According to The concise dictionary of English etymology,2 infest derives from the Latin infestare, to attack. Infection derives from infectus, also Latin, meaning to put in, stain, dye.
The Collins English dictionary3 also brings the same etymology cited above. The definition also clearly states a difference between both words:
- infection: 1. invasion of the body by pathogenic organisms. 2. the resulting condition in the tissues. 3. an infectious disease. 4. the act of infecting or being infected. 5. an agent or influence that infects. 6. persuasion or corruption, as by ideas, perverse influences etc.
- infest: 1. to inhabit or overrun in dangerously or unpleasantly large numbers. 2. (of parasites such as lice) to invade or live on or in (a host).

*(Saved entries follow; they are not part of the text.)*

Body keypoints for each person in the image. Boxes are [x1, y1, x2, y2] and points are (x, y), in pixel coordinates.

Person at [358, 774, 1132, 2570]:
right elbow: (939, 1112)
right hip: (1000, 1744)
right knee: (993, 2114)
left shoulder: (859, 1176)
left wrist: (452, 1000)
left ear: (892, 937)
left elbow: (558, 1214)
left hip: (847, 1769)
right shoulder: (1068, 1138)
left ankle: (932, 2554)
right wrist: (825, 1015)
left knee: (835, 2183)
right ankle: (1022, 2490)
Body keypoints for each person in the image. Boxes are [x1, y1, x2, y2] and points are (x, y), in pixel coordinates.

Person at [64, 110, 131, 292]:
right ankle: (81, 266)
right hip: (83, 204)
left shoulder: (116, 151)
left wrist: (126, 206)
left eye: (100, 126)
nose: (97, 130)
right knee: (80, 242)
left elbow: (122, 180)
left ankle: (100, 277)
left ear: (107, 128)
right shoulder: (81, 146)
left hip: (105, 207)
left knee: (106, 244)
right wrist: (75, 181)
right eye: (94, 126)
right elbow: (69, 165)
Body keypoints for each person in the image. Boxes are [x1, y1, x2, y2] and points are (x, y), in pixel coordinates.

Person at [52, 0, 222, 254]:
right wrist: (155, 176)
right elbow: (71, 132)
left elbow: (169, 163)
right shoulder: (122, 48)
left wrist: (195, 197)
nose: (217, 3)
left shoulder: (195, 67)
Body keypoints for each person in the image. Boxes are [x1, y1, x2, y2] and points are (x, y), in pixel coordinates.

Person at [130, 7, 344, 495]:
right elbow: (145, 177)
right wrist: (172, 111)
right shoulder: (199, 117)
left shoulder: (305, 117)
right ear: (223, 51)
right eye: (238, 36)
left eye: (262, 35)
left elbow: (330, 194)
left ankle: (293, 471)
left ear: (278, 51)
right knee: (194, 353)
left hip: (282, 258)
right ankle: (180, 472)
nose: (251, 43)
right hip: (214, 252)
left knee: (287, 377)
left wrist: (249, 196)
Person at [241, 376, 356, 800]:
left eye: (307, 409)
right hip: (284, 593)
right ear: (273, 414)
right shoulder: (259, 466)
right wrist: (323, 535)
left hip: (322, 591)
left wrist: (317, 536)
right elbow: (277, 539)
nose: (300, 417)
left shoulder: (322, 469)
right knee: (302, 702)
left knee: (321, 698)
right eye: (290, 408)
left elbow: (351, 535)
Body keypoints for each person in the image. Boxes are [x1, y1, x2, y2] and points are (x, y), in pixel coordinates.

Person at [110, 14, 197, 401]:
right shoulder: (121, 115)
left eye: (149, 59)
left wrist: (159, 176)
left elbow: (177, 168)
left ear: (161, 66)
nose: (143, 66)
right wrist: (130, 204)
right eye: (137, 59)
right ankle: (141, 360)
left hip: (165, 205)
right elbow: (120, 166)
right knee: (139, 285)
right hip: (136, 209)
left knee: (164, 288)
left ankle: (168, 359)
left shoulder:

As we see there may not be an ironclad difference between both terms, but there is enough to understand clearly that they have distinct origins and different meanings. Infest conveys the idea of external attack upon something, very appropriate for ectoparasites; infection, on the other side, conveys the idea of an internal parasitism, attack may be included, but attack with penetration.
This seems to be sufficient evidence for editors to insist that infection and infestation not be used as synonyms, without having to convene an international consensus conference.
Luiz Jacintho da Silva, M.D.
Departado Clinica Medica; FCM, Unicamp; Campinas, Sao Paulo, Brazil
1. Katz M, Finberg L. Terms of mutualism. Pediatr Infect Dis J 1997;16:520-1.
2. Collins dictionary of the English language. London: William Collins & Son, 1982.
3. Skeat WW. The concise dictionary of English etymology. Hertfordshire, Wordsworth Editions, Ltd., 1993.